In the entries below, find the line with "left eye: (46, 35)" and the line with "right knee: (277, 184)". Return those two lines and all lines between them, exactly.

_ _ _

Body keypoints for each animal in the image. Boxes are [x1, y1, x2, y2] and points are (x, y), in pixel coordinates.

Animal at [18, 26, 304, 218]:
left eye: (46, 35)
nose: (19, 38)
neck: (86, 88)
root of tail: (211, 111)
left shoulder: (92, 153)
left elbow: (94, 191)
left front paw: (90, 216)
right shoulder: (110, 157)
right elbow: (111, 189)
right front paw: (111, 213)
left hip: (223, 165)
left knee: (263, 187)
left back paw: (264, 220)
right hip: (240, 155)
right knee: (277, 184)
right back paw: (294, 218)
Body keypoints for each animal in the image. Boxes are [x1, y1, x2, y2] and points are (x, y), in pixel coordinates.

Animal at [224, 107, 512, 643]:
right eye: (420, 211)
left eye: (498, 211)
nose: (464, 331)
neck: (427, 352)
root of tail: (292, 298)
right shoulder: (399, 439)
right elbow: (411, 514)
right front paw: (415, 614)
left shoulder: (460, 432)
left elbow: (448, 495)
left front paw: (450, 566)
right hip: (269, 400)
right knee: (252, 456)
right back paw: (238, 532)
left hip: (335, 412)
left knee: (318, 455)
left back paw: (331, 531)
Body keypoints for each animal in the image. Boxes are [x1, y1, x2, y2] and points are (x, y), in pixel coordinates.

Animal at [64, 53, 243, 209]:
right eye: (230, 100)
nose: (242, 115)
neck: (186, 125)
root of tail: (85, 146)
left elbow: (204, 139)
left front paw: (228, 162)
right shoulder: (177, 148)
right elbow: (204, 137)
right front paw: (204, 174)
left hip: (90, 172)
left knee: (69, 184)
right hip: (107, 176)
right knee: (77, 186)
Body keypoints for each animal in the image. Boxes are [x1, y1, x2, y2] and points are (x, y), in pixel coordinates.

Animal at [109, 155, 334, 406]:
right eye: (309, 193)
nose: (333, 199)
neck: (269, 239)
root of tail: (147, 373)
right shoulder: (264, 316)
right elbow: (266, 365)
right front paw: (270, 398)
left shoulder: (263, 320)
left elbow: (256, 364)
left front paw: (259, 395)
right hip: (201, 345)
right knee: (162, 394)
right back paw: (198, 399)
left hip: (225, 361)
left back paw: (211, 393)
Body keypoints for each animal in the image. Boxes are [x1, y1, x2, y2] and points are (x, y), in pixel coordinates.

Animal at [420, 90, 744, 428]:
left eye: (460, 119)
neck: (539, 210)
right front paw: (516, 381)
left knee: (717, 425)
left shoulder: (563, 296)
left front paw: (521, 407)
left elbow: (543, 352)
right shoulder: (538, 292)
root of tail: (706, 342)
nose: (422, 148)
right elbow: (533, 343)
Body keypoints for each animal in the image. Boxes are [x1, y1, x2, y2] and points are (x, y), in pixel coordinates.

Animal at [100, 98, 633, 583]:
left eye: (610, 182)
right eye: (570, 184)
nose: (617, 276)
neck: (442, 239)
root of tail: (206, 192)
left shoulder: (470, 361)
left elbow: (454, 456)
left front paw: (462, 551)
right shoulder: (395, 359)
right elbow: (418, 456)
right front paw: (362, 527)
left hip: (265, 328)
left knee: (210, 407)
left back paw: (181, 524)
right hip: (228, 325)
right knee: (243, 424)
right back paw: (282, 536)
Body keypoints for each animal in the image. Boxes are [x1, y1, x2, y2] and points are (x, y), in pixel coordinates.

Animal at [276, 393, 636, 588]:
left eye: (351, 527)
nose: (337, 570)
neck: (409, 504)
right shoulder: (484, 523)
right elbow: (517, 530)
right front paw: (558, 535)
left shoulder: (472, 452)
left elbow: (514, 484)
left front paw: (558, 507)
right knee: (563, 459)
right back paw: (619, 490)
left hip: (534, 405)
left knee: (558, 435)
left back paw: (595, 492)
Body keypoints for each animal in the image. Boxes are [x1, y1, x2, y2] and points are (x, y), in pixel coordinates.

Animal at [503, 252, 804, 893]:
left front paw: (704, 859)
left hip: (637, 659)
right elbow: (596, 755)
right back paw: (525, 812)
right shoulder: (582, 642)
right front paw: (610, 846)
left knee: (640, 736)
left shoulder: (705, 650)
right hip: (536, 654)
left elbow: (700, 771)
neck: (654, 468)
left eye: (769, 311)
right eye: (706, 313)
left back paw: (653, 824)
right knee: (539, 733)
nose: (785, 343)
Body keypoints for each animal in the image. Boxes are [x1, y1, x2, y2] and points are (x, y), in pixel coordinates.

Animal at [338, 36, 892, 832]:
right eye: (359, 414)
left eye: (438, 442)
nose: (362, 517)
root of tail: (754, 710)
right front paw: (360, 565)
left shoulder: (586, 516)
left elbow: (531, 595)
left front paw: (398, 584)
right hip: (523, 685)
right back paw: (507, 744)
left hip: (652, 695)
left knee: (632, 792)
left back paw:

_ _ _

**RESPONSE AREA:**
left eye: (46, 35)
nose: (19, 38)
neck: (86, 88)
root of tail: (211, 111)
left shoulder: (92, 153)
left elbow: (94, 191)
left front paw: (90, 216)
right shoulder: (110, 157)
right elbow: (111, 189)
right front paw: (111, 213)
left hip: (223, 165)
left knee: (263, 187)
left back paw: (264, 220)
right hip: (240, 155)
right knee: (277, 184)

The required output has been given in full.